## DIRECTIONS FOR THIS TASK
Every line below from the one containing "M375,1324L374,1354L358,1355V1351L336,1352V1326Z" through the one containing "M4,1198L84,1191L329,1178H618L699,1184L734,1179L745,1180" must be transcribed exactly. Omit all lines outside that stretch.

[Data entries]
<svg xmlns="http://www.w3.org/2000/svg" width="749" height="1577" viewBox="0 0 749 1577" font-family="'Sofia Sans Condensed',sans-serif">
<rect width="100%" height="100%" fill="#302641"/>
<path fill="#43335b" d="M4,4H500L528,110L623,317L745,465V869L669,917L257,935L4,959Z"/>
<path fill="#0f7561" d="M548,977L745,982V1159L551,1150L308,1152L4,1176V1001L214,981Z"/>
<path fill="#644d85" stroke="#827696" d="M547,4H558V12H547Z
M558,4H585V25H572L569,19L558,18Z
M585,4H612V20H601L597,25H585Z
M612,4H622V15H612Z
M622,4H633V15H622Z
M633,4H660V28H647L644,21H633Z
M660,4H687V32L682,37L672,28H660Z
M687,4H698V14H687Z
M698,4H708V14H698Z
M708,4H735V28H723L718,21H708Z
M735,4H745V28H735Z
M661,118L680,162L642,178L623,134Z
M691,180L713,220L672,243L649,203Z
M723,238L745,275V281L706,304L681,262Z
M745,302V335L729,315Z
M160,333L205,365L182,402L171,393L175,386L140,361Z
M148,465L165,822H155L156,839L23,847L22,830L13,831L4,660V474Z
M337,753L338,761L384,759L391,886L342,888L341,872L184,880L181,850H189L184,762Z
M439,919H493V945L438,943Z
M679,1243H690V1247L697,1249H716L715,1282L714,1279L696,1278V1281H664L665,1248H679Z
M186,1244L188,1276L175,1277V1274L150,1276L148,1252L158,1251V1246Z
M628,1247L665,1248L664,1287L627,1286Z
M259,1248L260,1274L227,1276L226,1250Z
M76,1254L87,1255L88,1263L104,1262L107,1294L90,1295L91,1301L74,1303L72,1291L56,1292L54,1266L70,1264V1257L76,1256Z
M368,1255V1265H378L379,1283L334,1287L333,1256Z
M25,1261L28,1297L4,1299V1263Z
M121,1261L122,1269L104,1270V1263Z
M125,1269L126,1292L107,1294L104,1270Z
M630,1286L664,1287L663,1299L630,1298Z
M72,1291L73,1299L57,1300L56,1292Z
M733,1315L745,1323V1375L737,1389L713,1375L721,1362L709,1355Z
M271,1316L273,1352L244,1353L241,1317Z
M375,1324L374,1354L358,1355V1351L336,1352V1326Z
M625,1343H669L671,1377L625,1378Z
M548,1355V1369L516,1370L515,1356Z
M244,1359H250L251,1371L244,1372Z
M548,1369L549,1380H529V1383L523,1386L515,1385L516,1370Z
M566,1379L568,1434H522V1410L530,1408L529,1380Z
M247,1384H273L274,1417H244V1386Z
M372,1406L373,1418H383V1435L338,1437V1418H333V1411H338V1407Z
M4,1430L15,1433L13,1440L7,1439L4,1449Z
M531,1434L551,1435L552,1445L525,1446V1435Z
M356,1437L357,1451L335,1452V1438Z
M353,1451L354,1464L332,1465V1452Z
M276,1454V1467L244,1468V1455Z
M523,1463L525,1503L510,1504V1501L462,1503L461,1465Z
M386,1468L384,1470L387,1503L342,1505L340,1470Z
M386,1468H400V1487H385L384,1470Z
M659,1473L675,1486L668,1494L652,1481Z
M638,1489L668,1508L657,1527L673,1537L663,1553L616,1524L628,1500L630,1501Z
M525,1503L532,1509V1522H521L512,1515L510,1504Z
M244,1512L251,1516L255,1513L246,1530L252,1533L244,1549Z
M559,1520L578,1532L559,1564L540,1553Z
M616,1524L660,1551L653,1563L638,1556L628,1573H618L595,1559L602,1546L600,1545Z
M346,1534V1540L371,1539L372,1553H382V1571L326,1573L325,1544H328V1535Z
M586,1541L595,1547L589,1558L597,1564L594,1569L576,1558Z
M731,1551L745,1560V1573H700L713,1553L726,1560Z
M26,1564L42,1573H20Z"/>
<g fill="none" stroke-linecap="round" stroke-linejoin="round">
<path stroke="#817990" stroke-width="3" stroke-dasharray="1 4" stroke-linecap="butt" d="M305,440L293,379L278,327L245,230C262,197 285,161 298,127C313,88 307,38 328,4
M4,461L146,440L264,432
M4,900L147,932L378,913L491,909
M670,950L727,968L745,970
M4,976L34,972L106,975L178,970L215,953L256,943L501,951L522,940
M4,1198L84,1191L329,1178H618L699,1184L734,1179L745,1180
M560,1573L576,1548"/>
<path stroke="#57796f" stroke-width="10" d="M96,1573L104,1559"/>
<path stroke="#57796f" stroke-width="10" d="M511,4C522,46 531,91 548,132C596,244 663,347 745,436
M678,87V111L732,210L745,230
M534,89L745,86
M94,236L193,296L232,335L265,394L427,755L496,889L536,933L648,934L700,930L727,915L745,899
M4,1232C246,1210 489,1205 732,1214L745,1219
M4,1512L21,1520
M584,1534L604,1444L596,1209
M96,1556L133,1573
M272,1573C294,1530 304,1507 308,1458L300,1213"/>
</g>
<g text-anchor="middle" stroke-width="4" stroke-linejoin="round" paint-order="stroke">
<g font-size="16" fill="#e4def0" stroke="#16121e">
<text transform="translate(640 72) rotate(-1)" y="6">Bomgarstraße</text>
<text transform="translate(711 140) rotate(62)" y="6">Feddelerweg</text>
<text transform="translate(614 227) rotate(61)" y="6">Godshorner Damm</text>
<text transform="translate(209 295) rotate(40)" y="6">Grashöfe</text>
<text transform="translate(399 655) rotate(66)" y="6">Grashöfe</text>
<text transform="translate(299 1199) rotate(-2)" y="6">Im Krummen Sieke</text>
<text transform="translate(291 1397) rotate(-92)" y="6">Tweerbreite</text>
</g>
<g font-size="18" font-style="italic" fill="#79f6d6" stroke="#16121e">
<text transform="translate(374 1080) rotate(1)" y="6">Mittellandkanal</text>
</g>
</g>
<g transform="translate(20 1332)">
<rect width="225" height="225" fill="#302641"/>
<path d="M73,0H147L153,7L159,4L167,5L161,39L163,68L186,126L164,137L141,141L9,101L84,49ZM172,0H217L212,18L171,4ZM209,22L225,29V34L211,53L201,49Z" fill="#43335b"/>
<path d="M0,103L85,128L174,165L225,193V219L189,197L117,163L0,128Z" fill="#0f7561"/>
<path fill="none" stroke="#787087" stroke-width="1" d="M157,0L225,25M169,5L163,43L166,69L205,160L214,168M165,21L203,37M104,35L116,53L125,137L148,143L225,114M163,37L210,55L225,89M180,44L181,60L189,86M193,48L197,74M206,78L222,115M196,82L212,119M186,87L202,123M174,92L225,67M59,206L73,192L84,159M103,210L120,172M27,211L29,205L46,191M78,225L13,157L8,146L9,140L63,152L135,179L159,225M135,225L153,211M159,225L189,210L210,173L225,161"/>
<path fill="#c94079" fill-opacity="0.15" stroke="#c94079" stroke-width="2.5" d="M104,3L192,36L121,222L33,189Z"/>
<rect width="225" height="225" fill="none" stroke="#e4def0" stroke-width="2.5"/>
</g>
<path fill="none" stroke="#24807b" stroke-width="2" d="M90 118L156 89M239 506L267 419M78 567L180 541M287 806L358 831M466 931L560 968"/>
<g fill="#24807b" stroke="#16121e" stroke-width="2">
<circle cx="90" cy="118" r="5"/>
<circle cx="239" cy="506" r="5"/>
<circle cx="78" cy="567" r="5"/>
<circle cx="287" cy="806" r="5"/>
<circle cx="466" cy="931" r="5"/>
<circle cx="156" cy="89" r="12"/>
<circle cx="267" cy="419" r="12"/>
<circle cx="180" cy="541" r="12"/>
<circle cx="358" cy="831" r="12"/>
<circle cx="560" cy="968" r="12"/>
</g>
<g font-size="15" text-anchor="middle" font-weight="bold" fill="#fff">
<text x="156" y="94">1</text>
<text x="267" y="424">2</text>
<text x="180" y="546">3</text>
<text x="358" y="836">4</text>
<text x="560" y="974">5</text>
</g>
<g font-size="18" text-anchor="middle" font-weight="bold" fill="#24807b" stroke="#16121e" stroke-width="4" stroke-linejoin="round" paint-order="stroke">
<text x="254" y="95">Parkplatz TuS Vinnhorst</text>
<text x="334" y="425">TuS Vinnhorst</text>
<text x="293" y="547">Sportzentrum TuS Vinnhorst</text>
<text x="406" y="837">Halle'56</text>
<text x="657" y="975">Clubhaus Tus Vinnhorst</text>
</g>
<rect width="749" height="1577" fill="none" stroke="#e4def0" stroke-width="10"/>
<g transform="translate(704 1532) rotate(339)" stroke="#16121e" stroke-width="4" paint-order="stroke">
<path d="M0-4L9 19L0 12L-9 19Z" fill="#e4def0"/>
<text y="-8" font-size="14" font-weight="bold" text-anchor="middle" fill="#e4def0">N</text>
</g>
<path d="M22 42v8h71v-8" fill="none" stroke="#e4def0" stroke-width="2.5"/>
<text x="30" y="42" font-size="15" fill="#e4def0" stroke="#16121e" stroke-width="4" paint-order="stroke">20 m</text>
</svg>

## YOUR SOLUTION
M375,1324L374,1354L358,1355V1351L336,1352V1326Z
M625,1343H669L671,1377L625,1378Z
M548,1355V1369L516,1370L515,1356Z
M244,1359H250L251,1371L244,1372Z
M548,1369L549,1380H529V1383L523,1386L515,1385L516,1370Z
M566,1379L568,1434H522V1410L530,1408L529,1380Z
M247,1384H273L274,1417H244V1386Z
M372,1406L373,1418H383V1435L338,1437V1418H333V1411H338V1407Z
M4,1430L15,1433L13,1440L7,1439L4,1449Z
M531,1434L551,1435L552,1445L525,1446V1435Z
M356,1437L357,1451L335,1452V1438Z
M353,1451L354,1464L332,1465V1452Z
M276,1454V1467L244,1468V1455Z
M523,1463L525,1503L510,1504V1501L462,1503L461,1465Z
M386,1468L384,1470L387,1503L342,1505L340,1470Z
M386,1468H400V1487H385L384,1470Z
M659,1473L675,1486L668,1494L652,1481Z
M638,1489L668,1508L657,1527L673,1537L663,1553L616,1524L628,1500L630,1501Z
M525,1503L532,1509V1522H521L512,1515L510,1504Z
M244,1512L251,1516L255,1513L246,1530L252,1533L244,1549Z
M559,1520L578,1532L559,1564L540,1553Z
M616,1524L660,1551L653,1563L638,1556L628,1573H618L595,1559L602,1546L600,1545Z
M346,1534V1540L371,1539L372,1553H382V1571L326,1573L325,1544H328V1535Z
M586,1541L595,1547L589,1558L597,1564L594,1569L576,1558Z
M731,1551L745,1560V1573H700L713,1553L726,1560Z
M26,1564L42,1573H20Z"/>
<g fill="none" stroke-linecap="round" stroke-linejoin="round">
<path stroke="#817990" stroke-width="3" stroke-dasharray="1 4" stroke-linecap="butt" d="M305,440L293,379L278,327L245,230C262,197 285,161 298,127C313,88 307,38 328,4
M4,461L146,440L264,432
M4,900L147,932L378,913L491,909
M670,950L727,968L745,970
M4,976L34,972L106,975L178,970L215,953L256,943L501,951L522,940
M4,1198L84,1191L329,1178H618L699,1184L734,1179L745,1180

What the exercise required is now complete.